More recently, on October 5, 2019, the residents of San José chose an unusual, attention-grabbing approach for their latest protest. They gathered in the Fortin hotel in downtown Oaxaca City during the awards ceremony for the annual Oaxaca Film Festival to protest the fact that the mining company was one of the sponsors of the event.
One of the activists, dressed in a skeleton mask and a construction cap, denied that they intended to boycott the ceremony. Instead, “We came to express our firm rejection of the Fortuna Silver Mines company…which with just a few pesos tries to fool us into thinking it’s giving us development and social benefits, when in reality it’s taking the wealth of our subsoil and polluting our communities.”

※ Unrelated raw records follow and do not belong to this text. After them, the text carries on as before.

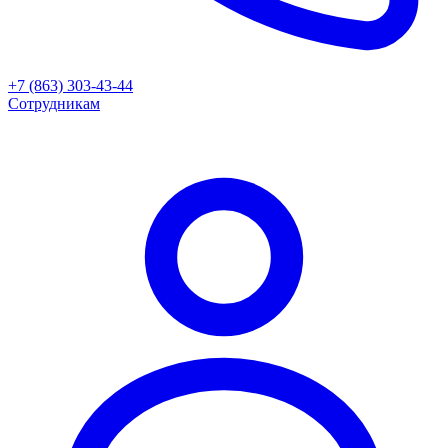
+7 (863) 303-43-44
Сотрудникам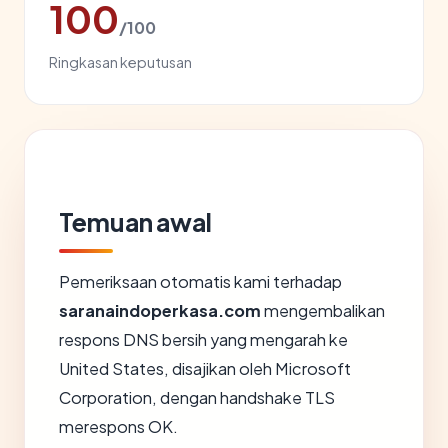
100
/100
Ringkasan keputusan
Temuan awal
Pemeriksaan otomatis kami terhadap
saranaindoperkasa.com
mengembalikan
respons DNS bersih yang mengarah ke
United States, disajikan oleh Microsoft
Corporation, dengan handshake TLS
merespons OK.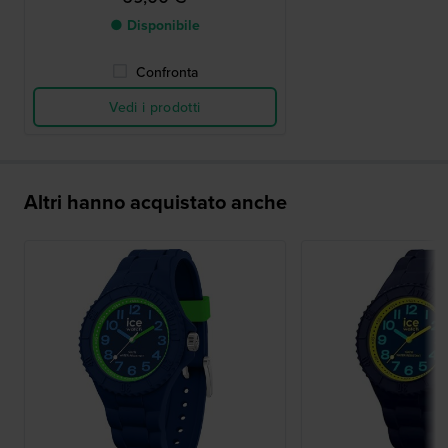
● Disponibile
Confronta
Vedi i prodotti
Altri hanno acquistato anche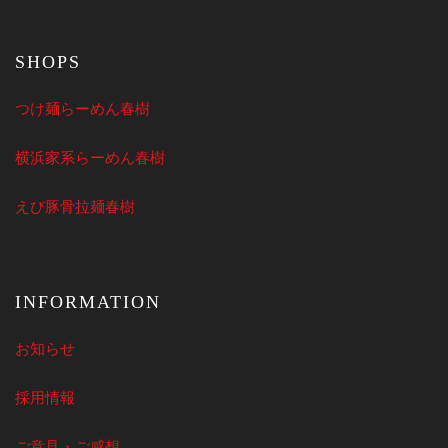
SHOPS
つけ麺らーめん春樹
横浜家系らーめん春樹
えび豚骨拉麺春樹
INFORMATION
お知らせ
採用情報
ご意見・ご感想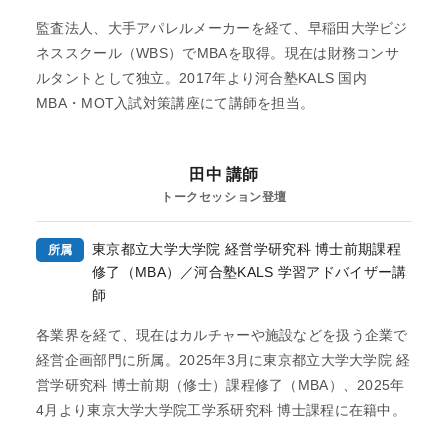
利用規約
監査法人、大手アパレルメーカーを経て、早稲田大学ビジ
ネススクール（WBS）でMBAを取得。現在は財務コンサ
特定商取引法に基づく表示
ルタントとして独立。2017年より河合塾KALS 国内
教材等転売に関する禁止のお願い
MBA・MOT入試対策講座にて講師を担当。
田中 講師
トークセッション登壇
東京都立大学大学院 経営学研究科 博士前期課程
所属
修了（MBA）／河合塾KALS 学習アドバイザー講
師
各業界を経て、現在はカルチャーや施設などを扱う企業で
経営企画部門に所属。2025年3月に東京都立大学大学院 経
営学研究科 博士前期（修士）課程修了（MBA）、2025年
4月より東京大学大学院工学系研究科 博士課程に在籍中。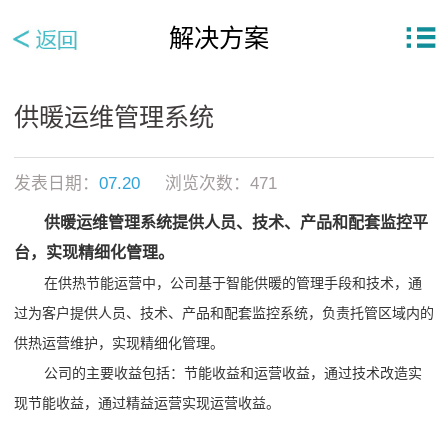
解决方案
供暖运维管理系统
发表日期：
07.20
浏览次数：
471
供暖运维管理系统提供人员、技术、产品和配套监控平
台，实现精细化管理。
在供热节能运营中，公司基于智能供暖的管理手段和技术，通
过为客户提供人员、技术、产品和配套监控系统，负责托管区域内的
供热运营维护，实现精细化管理。
公司的主要收益包括：节能收益和运营收益，通过技术改造实
现节能收益，通过精益运营实现运营收益。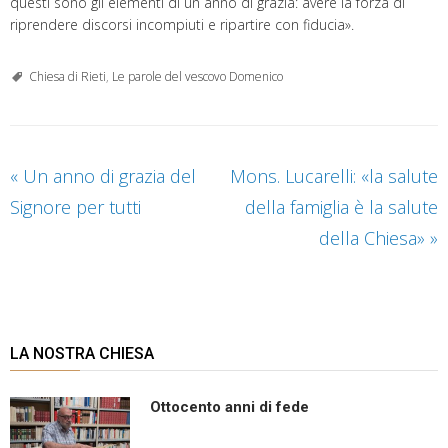
questi sono gli elementi di un anno di grazia: avere la forza di
riprendere discorsi incompiuti e ripartire con fiducia».
Chiesa di Rieti
,
Le parole del vescovo Domenico
«
Un anno di grazia del
Mons. Lucarelli: «la salute
Signore per tutti
della famiglia è la salute
della Chiesa»
»
LA NOSTRA CHIESA
Ottocento anni di fede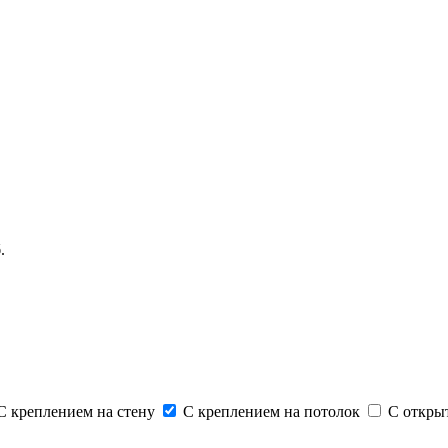
.
 креплением на стену
С креплением на потолок
С откры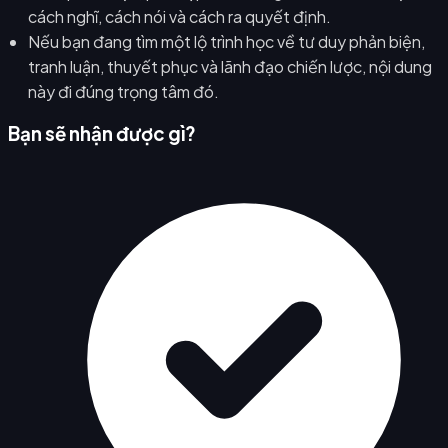
cách nghĩ, cách nói và cách ra quyết định.
Nếu bạn đang tìm một lộ trình học về tư duy phản biện,
tranh luận, thuyết phục và lãnh đạo chiến lược, nội dung
này đi đúng trọng tâm đó.
Bạn sẽ nhận được gì?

In the evening the activists disrupted the awards ceremony by shouting phrases against Fortuna Silver Mine and for a land free of mining. The film festival canceled its alliance with Fortuna but the company continues its propaganda outreach program throughout Oaxaca—advertising at the local airport and marketing outreach in tourist spots. As the state government increases its spending to promote tourism, the silver mine raises its budget for its own outreach purposes.
The mining company says that it spends about $1 million per year on social programs in the state. It claims that 70 percent of its employees are natives of the region. Opponents argue that those figures are minuscule in comparison to the wealth the company is taking from the ground. The Mexican subsidiary of Fortuna reported in 2017 a net income of $66.3 million while 88 percent of the local people live below the poverty line. Almost half of them live in extreme poverty. The company is one of the top three producers of silver in Mexico.
The divisions in San José between supporters of the mine and opponents appear to be just as bad as they were in 2012. Opponents and supporters use two different taxi services, shop in two markets, and even attend two different churches. The tension is palpable as soon as one enters town. The fabric of the community is broken, argues the organizer of one anti-mine group.
The conflict in San José began in 2006 when Fortuna started signing agreements with local landowners. The company got exploration permits through confidential agreements with government officials but it did not inform the public of its intensions to conduct mining operations.
While the author of the article published last week, Samantha Demby, makes an effort to present the arguments of the Canadian mining company and its Mexican subsidiary, her sympathies for the Zapotec victims of the duplicity of the company come across quite clearly.